More recently, Massachusetts has been using funds raised through what is known locally as the “millionaires tax,” a 4% surtax on annual income exceeding $1 million, to fund critical education and transportation initiatives (paywall). Given the severe housing supply deficit in the state, I believe these types of funds have interesting potential to spur transit-oriented development. However, it remains to be seen if this is something that will be considered.

Paths Forward: Considerations For Developers

To make meaningful progress on this critical issue, I believe all stakeholders would do well to reframe the conversation and possible solutions. There are opportunities for developers, political leaders and citizens to come together on win, win, win solutions, and here are a few of my suggestions on how to get started:

Leadership

Solving multifamily housing problems in many NEMA communities requires parties with disparate motivations to find common ground. Too often, however, the temptation to blame individuals or groups for housing ills distracts from the actual debate and prevents all stakeholders from discovering their mutual interests. Today’s problems need leaders, including real estate developers, who can not only spearhead an honest dialog about the need for more housing but also keep the conversation free from irrelevant distractions.

Developers can take the first step simply by listening. Ask local communities and political leaders what they care about, and explore in those conversations where interests might align.

Then, developers should reframe age-old mental constructs of “winners” and “losers” and instead work toward solutions that are “wins” for all involved. Treat this seriously, and actively address community and political concerns and needs as a means of moving new development forward, providing all stakeholders with incentives for growth.

Engagement

Citizens’ concerns over the ways in which increased multifamily housing may affect traffic, schools and other local resources can be well-founded, or at least well-intentioned. On the other hand, access to multifamily housing can help drive economic growth, job creation and quality of life, all of which are in the best interest of communities.

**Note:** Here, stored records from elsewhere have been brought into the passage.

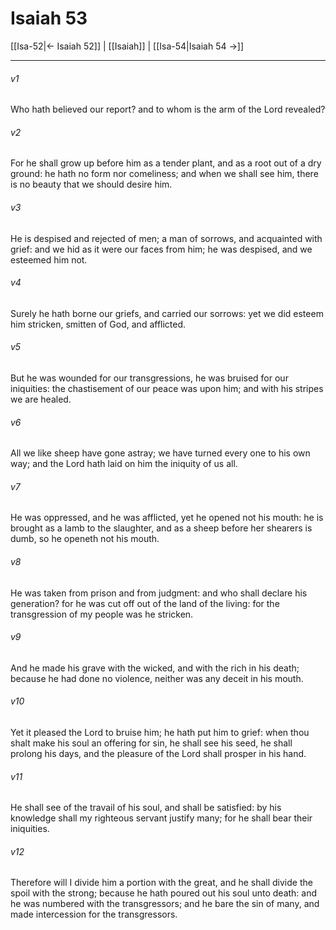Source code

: # Isaiah 53

[[Isa-52|← Isaiah 52]] | [[Isaiah]] | [[Isa-54|Isaiah 54 →]]
***

###### v1
Who hath believed our report? and to whom is the arm of the Lord revealed?
###### v2
For he shall grow up before him as a tender plant, and as a root out of a dry ground: he hath no form nor comeliness; and when we shall see him, there is no beauty that we should desire him.
###### v3
He is despised and rejected of men; a man of sorrows, and acquainted with grief: and we hid as it were our faces from him; he was despised, and we esteemed him not.
###### v4
Surely he hath borne our griefs, and carried our sorrows: yet we did esteem him stricken, smitten of God, and afflicted.
###### v5
But he was wounded for our transgressions, he was bruised for our iniquities: the chastisement of our peace was upon him; and with his stripes we are healed.
###### v6
All we like sheep have gone astray; we have turned every one to his own way; and the Lord hath laid on him the iniquity of us all.
###### v7
He was oppressed, and he was afflicted, yet he opened not his mouth: he is brought as a lamb to the slaughter, and as a sheep before her shearers is dumb, so he openeth not his mouth.
###### v8
He was taken from prison and from judgment: and who shall declare his generation? for he was cut off out of the land of the living: for the transgression of my people was he stricken.
###### v9
And he made his grave with the wicked, and with the rich in his death; because he had done no violence, neither was any deceit in his mouth.
###### v10
Yet it pleased the Lord to bruise him; he hath put him to grief: when thou shalt make his soul an offering for sin, he shall see his seed, he shall prolong his days, and the pleasure of the Lord shall prosper in his hand.
###### v11
He shall see of the travail of his soul, and shall be satisfied: by his knowledge shall my righteous servant justify many; for he shall bear their iniquities.
###### v12
Therefore will I divide him a portion with the great, and he shall divide the spoil with the strong; because he hath poured out his soul unto death: and he was numbered with the transgressors; and he bare the sin of many, and made intercession for the transgressors. 
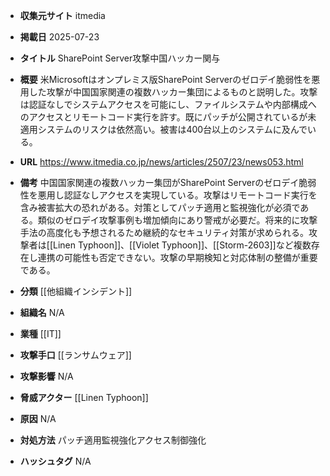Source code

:- **収集元サイト**
itmedia

- **掲載日**
2025-07-23

- **タイトル**
SharePoint Server攻撃中国ハッカー関与

- **概要**
米Microsoftはオンプレミス版SharePoint Serverのゼロデイ脆弱性を悪用した攻撃が中国国家関連の複数ハッカー集団によるものと説明した。攻撃は認証なしでシステムアクセスを可能にし、ファイルシステムや内部構成へのアクセスとリモートコード実行を許す。既にパッチが公開されているが未適用システムのリスクは依然高い。被害は400台以上のシステムに及んでいる。

- **URL**
https://www.itmedia.co.jp/news/articles/2507/23/news053.html

- **備考**
中国国家関連の複数ハッカー集団がSharePoint Serverのゼロデイ脆弱性を悪用し認証なしアクセスを実現している。攻撃はリモートコード実行を含み被害拡大の恐れがある。対策としてパッチ適用と監視強化が必須である。類似のゼロデイ攻撃事例も増加傾向にあり警戒が必要だ。将来的に攻撃手法の高度化も予想されるため継続的なセキュリティ対策が求められる。攻撃者は[[Linen Typhoon]]、[[Violet Typhoon]]、[[Storm-2603]]など複数存在し連携の可能性も否定できない。攻撃の早期検知と対応体制の整備が重要である。

- **分類**
[[他組織インシデント]]

- **組織名**
N/A

- **業種**
[[IT]]

- **攻撃手口**
[[ランサムウェア]]

- **攻撃影響**
N/A

- **脅威アクター**
[[Linen Typhoon]]

- **原因**
N/A

- **対処方法**
パッチ適用監視強化アクセス制御強化

- **ハッシュタグ**
N/A
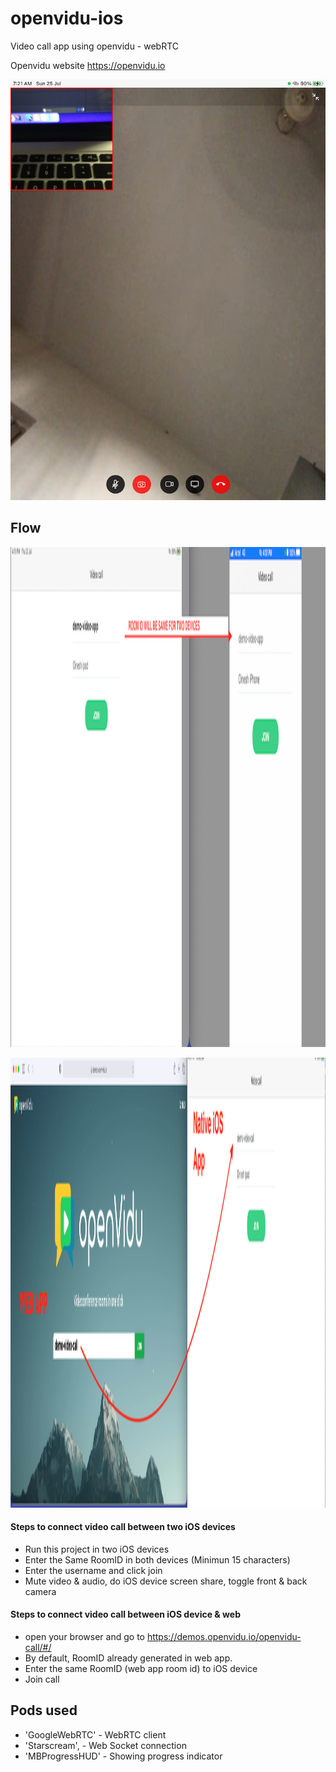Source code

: # openvidu-ios
Video call app using openvidu - webRTC

Openvidu website
https://openvidu.io

[![Watch the video](./assets/3.png)](./assets/demo-vid.mp4)

## Flow
<p align="center">
  <img src="./assets/1.png" width="1000" height="800" title="hover text">
</p>
<p align="center">
  <img src="./assets/2.png" width="2520" height="720" title="hover text">
</p>

#### Steps to connect video call between two iOS devices
- Run this project in two iOS devices
- Enter the Same RoomID in both devices (Minimun 15 characters)
- Enter the username and click join
- Mute video & audio, do iOS device screen share, toggle front & back camera
#### Steps to connect video call between iOS device & web
- open your browser and go to https://demos.openvidu.io/openvidu-call/#/
- By default, RoomID already generated in web app.
- Enter the same RoomID (web app room id) to iOS device
- Join call


## Pods used
 - 'GoogleWebRTC' - WebRTC client
 - 'Starscream', - Web Socket connection
 - 'MBProgressHUD' - Showing progress indicator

Moving forward, it is imperative that developers, alongside public officials and citizens, reimagine the framework of the debate, establish trust and communicate honestly about how to balance costs and benefits. Doing so, repeatedly, is necessary for the establishment of strong foundations that can both preserve a neighborhood’s fabric while also providing new opportunities for young and working people to build their lives in the community.

Carrots More Than Sticks

From my perspective, developers can also advocate for regulatory solutions that build upon more effective engagement to establish consequences and, more importantly, provide rewards around compliance. Massachusetts’ MBTA Communities Law relies on the threat of withholding state funds to force compliance, and the results have been mixed. Conversely, New York City’s zoning initiative gained approval after the city, with a $1 billion assist from the state, pledged $5 billion for infrastructure spending, a housing fund and expenses.

I believe future solutions should be designed with incentivizes for all parties. For instance, federal or state funding could be used to ease pain points for local communities, such as paying for resources and services, which can then be passed on to developers in the form of property tax abatements to encourage new construction. This could help achieve housing production goals while providing each constituency with tangible, positive reasons to participate in the effort.

Conclusion

The NEMA region’s housing crisis will not improve without substantial new supply, which will require community residents, political leaders, developers and other stakeholders to recognize the problem and work together to lower barriers to development.